I swallowed hard, closing my eyes, and I heard my voice wobble when I spoke. “How do you do it to yourself?” I breathed. “I couldn’t imagine doing this over and over…”

She clutched tighter against me, fingers slipping up under my shirt, her touch soft and tender against my skin. “Not to sound corny,” she murmured, “but… it doesn’t normally feel like this.”

I snorted, letting my eyes flutter shut as she held me against her. “You probably say that to everyone,” I laughed softly, and she gripped me tighter.

“You’re a difficult one. I was trying not to even kiss you, but you’ve been hard to resist…” She kissed my neck again, lingering longer, softer this time. “Sunday is going to be miserable. So I’d really rather not think about it.”

“I could… come back,” I said, my voice thin, knowing I wasn’t supposed to be saying any of this. “Like that person who came back to visit you regularly, and you…”

She squeezed me. “If you do,” she murmured, “then you can come back here. See me. Do this again. But until then… don’t make promises.”

I laughed thinly, weakly. “You really do like me, huh?”

“Try not to sound that surprised.”

Jesus, she was right. I knew she was. This was just a natural response—ostracized by my family with nowhere to turn but her, it was natural she’d become my whole universe. Even if I was going to shout it from the rooftops that I was bisexual and that loving a woman was as natural as breathing, I wasn’t going to pull this woman out of her life and carry her around with me.

Feeling this way about her was just the heat of the moment. But the moment was so heated that it was hard to see that bigger picture.

I shut the door, pulling out of Brooklyn’s arms to turn around and face her. “Show me,” I said, and she raised her eyebrows.

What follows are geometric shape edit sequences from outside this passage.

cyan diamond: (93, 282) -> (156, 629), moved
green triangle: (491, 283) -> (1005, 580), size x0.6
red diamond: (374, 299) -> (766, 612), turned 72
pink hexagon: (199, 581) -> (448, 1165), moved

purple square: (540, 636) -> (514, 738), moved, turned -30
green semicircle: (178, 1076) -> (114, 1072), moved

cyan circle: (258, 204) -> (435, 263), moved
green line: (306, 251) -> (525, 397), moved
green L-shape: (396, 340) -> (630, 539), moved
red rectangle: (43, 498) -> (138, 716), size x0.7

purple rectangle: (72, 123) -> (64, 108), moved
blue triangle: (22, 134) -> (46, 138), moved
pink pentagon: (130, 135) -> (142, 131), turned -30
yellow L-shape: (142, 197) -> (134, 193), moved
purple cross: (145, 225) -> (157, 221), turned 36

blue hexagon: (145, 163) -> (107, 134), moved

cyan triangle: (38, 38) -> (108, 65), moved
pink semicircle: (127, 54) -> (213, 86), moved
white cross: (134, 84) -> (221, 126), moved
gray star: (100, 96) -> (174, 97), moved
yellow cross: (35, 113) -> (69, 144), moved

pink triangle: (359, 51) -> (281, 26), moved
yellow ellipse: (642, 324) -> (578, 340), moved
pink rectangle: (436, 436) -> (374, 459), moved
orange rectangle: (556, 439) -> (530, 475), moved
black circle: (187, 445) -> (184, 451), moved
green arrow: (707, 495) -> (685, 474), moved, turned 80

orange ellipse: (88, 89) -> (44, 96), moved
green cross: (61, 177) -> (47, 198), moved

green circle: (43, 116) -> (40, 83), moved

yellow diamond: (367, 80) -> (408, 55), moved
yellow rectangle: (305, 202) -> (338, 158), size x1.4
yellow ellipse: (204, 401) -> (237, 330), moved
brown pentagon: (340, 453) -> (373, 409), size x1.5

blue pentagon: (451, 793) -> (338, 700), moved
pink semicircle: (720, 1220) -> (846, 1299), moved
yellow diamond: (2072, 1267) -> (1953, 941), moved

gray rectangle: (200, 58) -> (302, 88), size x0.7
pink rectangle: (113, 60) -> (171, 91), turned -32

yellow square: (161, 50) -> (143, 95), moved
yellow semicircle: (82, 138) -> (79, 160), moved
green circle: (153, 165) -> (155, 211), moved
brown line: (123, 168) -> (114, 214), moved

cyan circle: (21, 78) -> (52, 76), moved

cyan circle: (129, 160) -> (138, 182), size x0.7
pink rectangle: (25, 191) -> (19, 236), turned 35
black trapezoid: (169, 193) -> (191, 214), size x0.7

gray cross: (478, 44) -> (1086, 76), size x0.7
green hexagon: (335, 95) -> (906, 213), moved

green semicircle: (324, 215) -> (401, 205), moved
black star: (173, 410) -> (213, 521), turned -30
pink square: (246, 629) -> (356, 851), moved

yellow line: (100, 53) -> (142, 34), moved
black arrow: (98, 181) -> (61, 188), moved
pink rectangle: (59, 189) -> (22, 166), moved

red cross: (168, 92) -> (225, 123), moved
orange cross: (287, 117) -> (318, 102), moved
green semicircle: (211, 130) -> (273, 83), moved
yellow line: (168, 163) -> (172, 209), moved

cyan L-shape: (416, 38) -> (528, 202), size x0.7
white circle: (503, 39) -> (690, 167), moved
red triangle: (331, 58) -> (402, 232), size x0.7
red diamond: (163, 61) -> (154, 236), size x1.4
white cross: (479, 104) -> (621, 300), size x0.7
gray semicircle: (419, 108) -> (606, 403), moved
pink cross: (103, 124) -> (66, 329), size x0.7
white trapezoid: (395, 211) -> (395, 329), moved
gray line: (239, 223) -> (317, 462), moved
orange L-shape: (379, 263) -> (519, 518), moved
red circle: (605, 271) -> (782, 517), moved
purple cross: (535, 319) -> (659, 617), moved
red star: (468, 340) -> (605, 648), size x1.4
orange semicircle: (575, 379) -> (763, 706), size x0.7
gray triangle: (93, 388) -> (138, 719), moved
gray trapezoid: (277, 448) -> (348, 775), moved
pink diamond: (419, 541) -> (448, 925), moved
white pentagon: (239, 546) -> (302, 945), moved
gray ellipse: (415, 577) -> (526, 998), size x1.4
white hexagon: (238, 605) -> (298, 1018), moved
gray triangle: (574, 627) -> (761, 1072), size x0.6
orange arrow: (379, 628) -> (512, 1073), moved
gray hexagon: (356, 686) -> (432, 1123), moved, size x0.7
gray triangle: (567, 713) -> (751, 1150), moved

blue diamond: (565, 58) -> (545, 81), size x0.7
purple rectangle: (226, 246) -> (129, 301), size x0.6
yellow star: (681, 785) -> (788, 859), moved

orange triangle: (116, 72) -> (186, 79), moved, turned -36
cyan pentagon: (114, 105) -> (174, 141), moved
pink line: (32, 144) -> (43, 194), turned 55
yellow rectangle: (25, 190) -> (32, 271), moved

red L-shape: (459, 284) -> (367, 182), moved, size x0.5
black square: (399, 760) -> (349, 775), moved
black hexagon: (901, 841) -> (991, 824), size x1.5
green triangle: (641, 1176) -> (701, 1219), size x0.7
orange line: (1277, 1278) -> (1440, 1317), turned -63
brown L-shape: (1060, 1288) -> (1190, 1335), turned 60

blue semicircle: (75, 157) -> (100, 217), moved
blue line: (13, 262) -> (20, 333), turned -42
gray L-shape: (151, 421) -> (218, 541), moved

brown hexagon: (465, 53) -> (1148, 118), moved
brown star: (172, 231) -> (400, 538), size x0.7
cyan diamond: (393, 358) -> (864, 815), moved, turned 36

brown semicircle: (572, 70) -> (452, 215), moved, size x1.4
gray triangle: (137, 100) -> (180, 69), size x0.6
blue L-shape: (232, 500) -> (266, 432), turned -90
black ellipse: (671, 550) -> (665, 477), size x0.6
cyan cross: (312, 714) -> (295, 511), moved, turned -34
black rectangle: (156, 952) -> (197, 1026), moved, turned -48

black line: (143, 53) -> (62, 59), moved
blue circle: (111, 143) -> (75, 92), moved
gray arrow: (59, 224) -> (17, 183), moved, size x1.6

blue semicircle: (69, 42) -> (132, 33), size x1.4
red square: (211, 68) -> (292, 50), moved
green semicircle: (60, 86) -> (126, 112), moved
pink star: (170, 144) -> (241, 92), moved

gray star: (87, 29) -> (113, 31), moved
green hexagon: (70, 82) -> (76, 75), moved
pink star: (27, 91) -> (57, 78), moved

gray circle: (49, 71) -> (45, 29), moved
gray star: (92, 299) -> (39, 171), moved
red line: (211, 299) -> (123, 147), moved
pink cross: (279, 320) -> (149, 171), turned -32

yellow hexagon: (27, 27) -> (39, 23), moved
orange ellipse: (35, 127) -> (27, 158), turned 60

“Show you what? That I like you?”

I put my hands on her hips. “Yes,” I said. “We can go for a walk another time. Make me forget everything else… please?”

She softened, eyes flicking down over my body. She didn’t miss the implication—asking her less for sex and more to make love . I felt my heart pounding, waiting for her response, a hundred things in my head that I managed not to say, until she finally slipped her hands up my shirt, holding my waist. “For as long as you like,” she whispered. “Until sunset, until sunrise…”

Ugh—Sunday was going to hurt like hell. I stepped forward, and I caught her lips with mine, throwing myself into her arms as we kissed deep enough I couldn’t think of anything but me and her.